About this exercise: Using the entries that follow, write out the line containing "Camera space: +x", the line containing "2. box <box>199,24,410,208</box>", and every line between them, exactly and nothing else.

··· Material for this exercise

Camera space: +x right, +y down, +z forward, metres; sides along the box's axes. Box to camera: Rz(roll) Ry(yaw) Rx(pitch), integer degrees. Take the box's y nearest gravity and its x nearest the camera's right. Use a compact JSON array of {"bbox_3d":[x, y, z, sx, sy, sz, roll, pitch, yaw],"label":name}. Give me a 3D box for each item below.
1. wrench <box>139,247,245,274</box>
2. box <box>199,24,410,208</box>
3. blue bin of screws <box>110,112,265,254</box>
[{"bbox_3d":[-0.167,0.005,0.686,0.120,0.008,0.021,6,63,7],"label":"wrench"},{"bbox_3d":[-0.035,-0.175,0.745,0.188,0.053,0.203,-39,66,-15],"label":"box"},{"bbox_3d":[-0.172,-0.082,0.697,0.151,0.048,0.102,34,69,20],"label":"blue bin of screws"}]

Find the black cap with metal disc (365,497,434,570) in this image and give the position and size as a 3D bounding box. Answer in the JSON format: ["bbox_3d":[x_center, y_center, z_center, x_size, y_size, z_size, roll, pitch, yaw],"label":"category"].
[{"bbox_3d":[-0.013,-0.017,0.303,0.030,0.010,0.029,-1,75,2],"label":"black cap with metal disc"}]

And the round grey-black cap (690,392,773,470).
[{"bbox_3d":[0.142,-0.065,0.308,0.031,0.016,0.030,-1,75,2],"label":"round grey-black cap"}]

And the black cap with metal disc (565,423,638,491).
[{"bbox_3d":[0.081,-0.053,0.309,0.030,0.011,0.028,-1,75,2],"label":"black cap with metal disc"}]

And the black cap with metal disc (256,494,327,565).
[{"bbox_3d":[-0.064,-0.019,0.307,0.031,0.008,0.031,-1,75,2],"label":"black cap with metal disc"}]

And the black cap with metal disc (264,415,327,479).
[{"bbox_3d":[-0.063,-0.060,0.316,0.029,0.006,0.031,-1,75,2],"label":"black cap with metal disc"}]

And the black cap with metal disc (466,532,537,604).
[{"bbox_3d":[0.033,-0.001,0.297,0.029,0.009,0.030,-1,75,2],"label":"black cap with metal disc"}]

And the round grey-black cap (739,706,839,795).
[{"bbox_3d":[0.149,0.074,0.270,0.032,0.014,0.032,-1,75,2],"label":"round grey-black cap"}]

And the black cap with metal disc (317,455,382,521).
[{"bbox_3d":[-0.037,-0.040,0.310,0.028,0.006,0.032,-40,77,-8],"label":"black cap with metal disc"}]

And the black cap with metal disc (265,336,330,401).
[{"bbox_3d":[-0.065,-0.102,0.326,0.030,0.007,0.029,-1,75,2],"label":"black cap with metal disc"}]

······
··· Material for this exercise

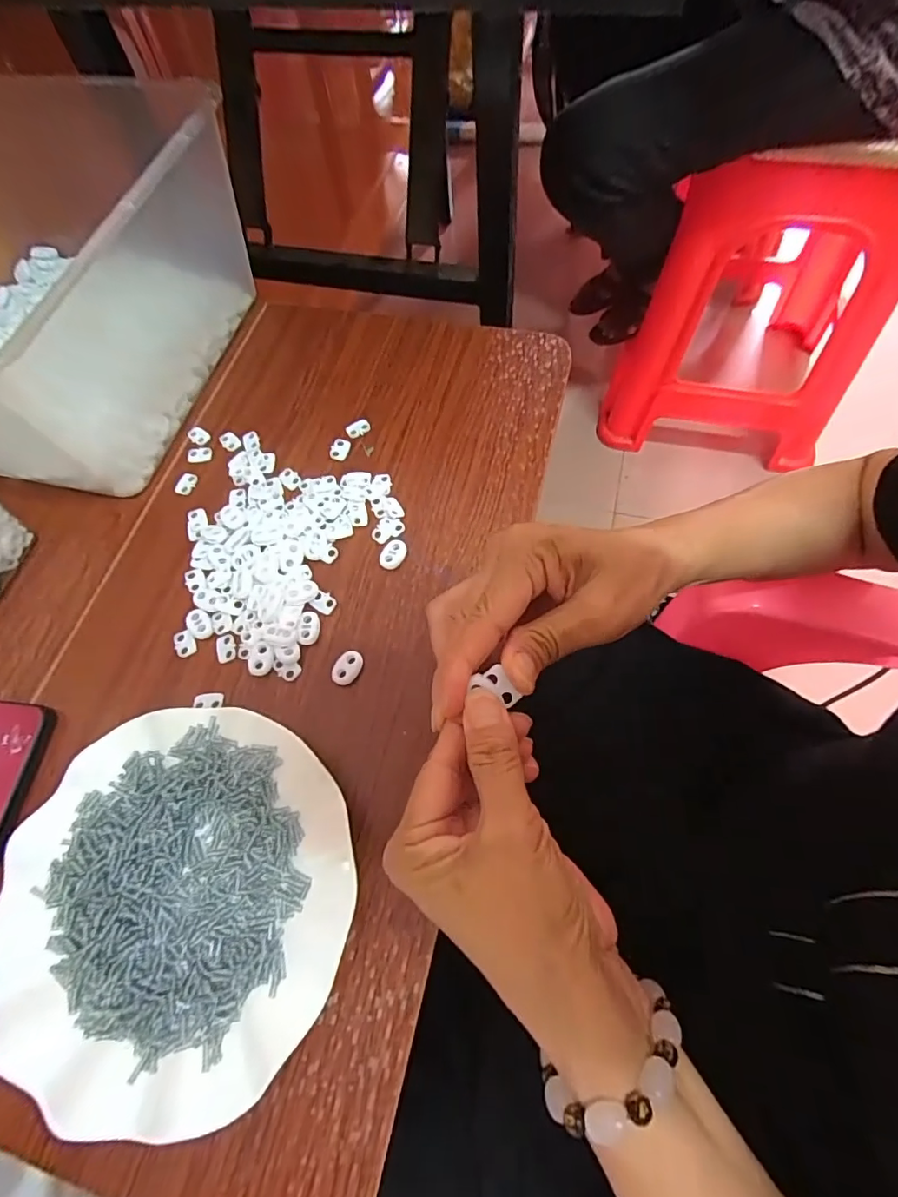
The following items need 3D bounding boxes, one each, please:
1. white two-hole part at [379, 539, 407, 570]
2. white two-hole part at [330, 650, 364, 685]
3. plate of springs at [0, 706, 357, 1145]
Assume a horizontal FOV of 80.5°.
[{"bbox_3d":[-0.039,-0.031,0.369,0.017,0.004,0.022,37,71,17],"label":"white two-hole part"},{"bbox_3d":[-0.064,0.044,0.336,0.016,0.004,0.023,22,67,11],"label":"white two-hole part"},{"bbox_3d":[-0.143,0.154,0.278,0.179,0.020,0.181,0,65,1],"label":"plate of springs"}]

······

Solution for this exercise:
Camera space: +x right, +y down, +z forward, metres; sides along the box's axes. Box to camera: Rz(roll) Ry(yaw) Rx(pitch), integer degrees. Take the box's y nearest gravity and its x nearest the camera's right. Use a compact JSON array of {"bbox_3d":[x, y, z, sx, sy, sz, roll, pitch, yaw],"label":name}. Give me a 3D box for each item below.
1. wrench <box>139,247,245,274</box>
2. box <box>199,24,410,208</box>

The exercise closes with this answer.